Sunday, August 2, 2009

Please pray that the fever will stay away. I wanna go to school on monday to see you. Because I feel like I haven't seen that familiar face in a million years. No matter even if my head were to explode, or my heart beating in pain, I just want Monday to come now so that I can see you. Sometimes I get tired of telling you how I feel, because it seems like you don't even care anymore. Sometimes it feels like I'm talking to to the wall, or better still. Myself. I'm crying myself silly, and I don't know where all these tears come from. Probably from all the bottling of everything, or maybe, just somewhere I never knew could store all these tears. I wanna have my hands on your waist, my lips on yours. But all these people just come crashing into my head, pulling you away from me.

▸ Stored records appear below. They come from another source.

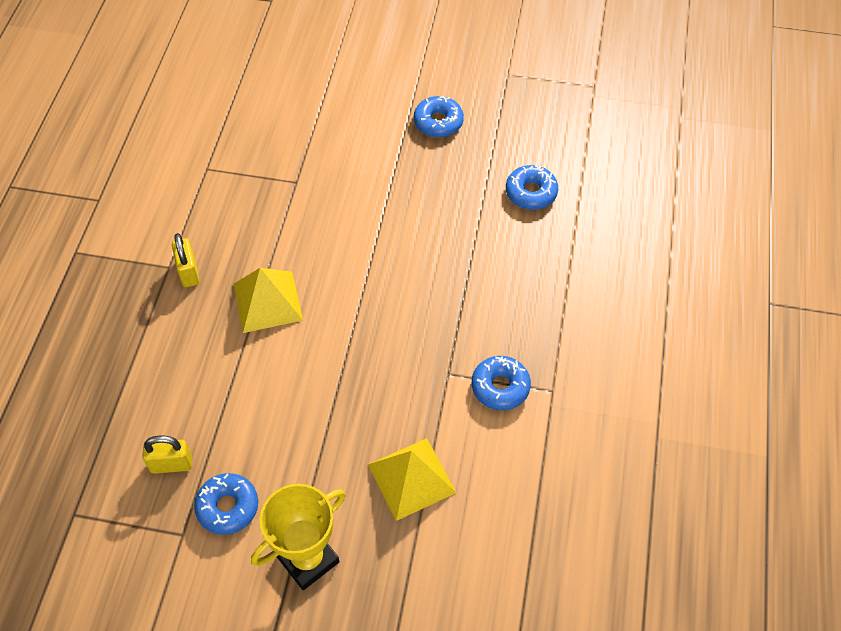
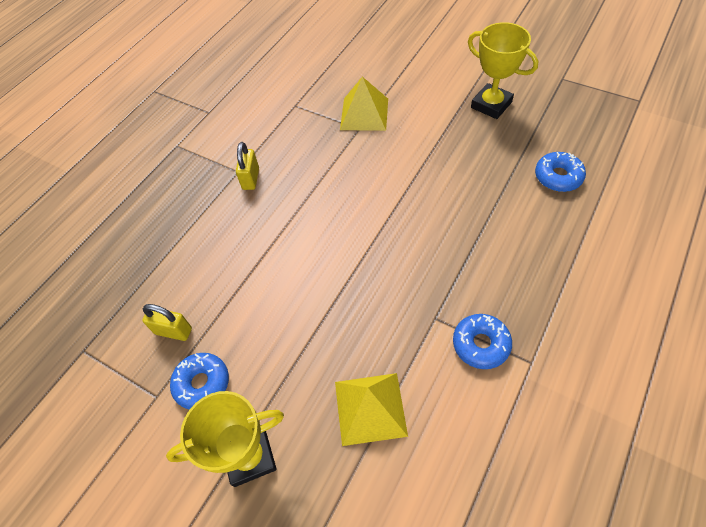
camera: 25 degrees right, 0 degrees up
yellow pyramid [234,268,303,333] -> yellow pyramid moved to [340,77,388,131]
blue donut [414,96,464,137] -> yellow trophy [468,22,538,119]

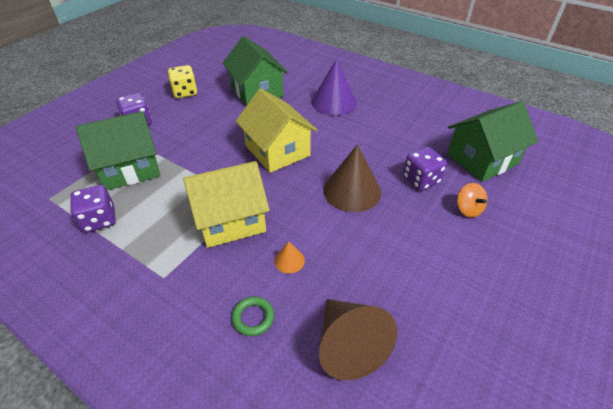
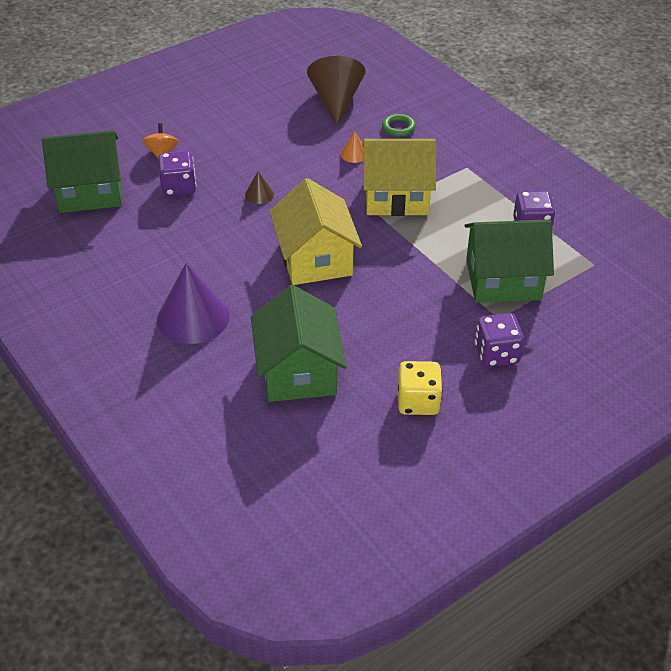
camera: 160 degrees left, 0 degrees up
brown cone [324,144,381,212] -> brown cone [245,171,274,204], size x0.45

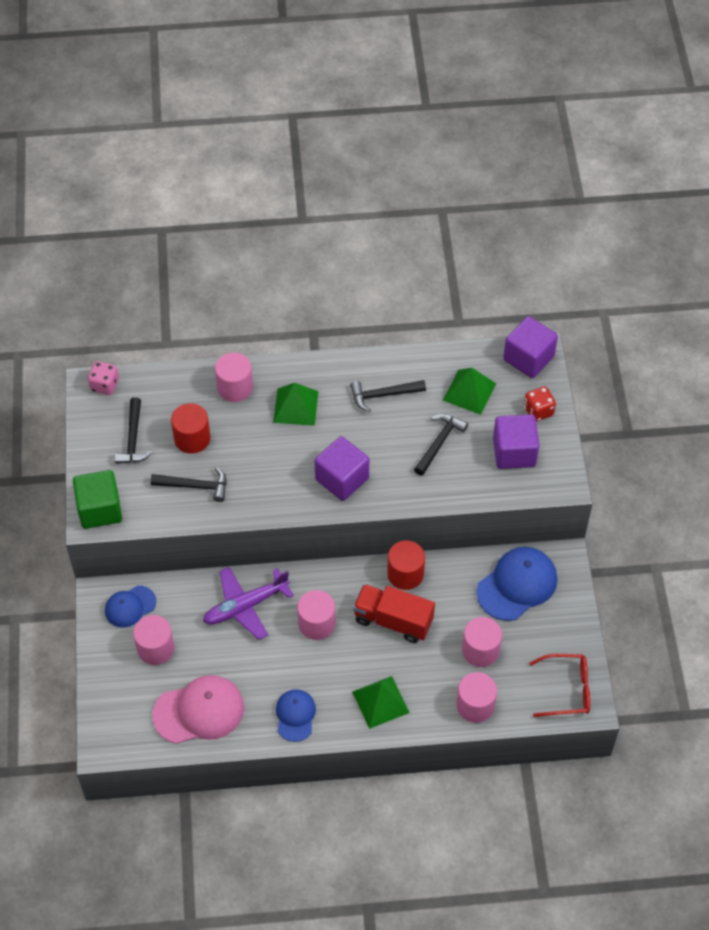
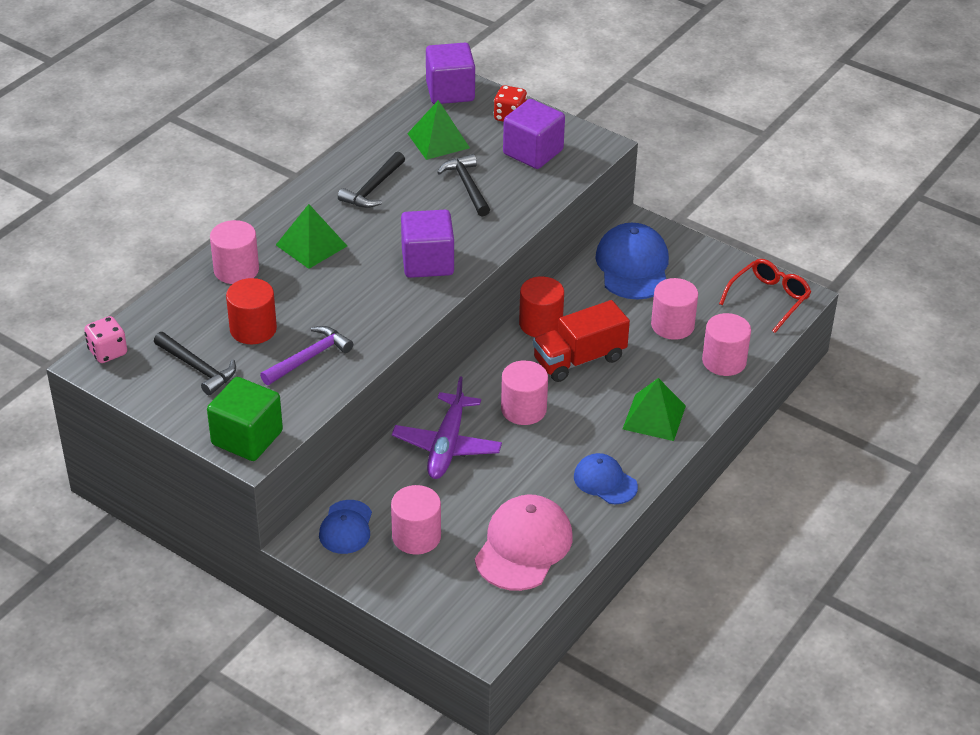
camera: 50 degrees left, 15 degrees down
black hammer [150,467,227,502] -> purple hammer [260,326,353,385]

They're eating my insides out, and I don't wish to control anymore of these. It's not whether you like them or not, it's the fact that you can talk to them and not me. Do you mean to say that I mean less than them and because I'll definitely reply even if you reply later, that's why you rather talk to them? It's stupid and immature, but it's just getting to me. Slowly, they're stealing every little fragment of that small broken heart of mine, and throwing it into the dumpster, then laughing at it. Just that you don't know. Because I'm tired of telling you, I hide everything. Letting them steal me away day by day, wasting away waiting for you to care and love me.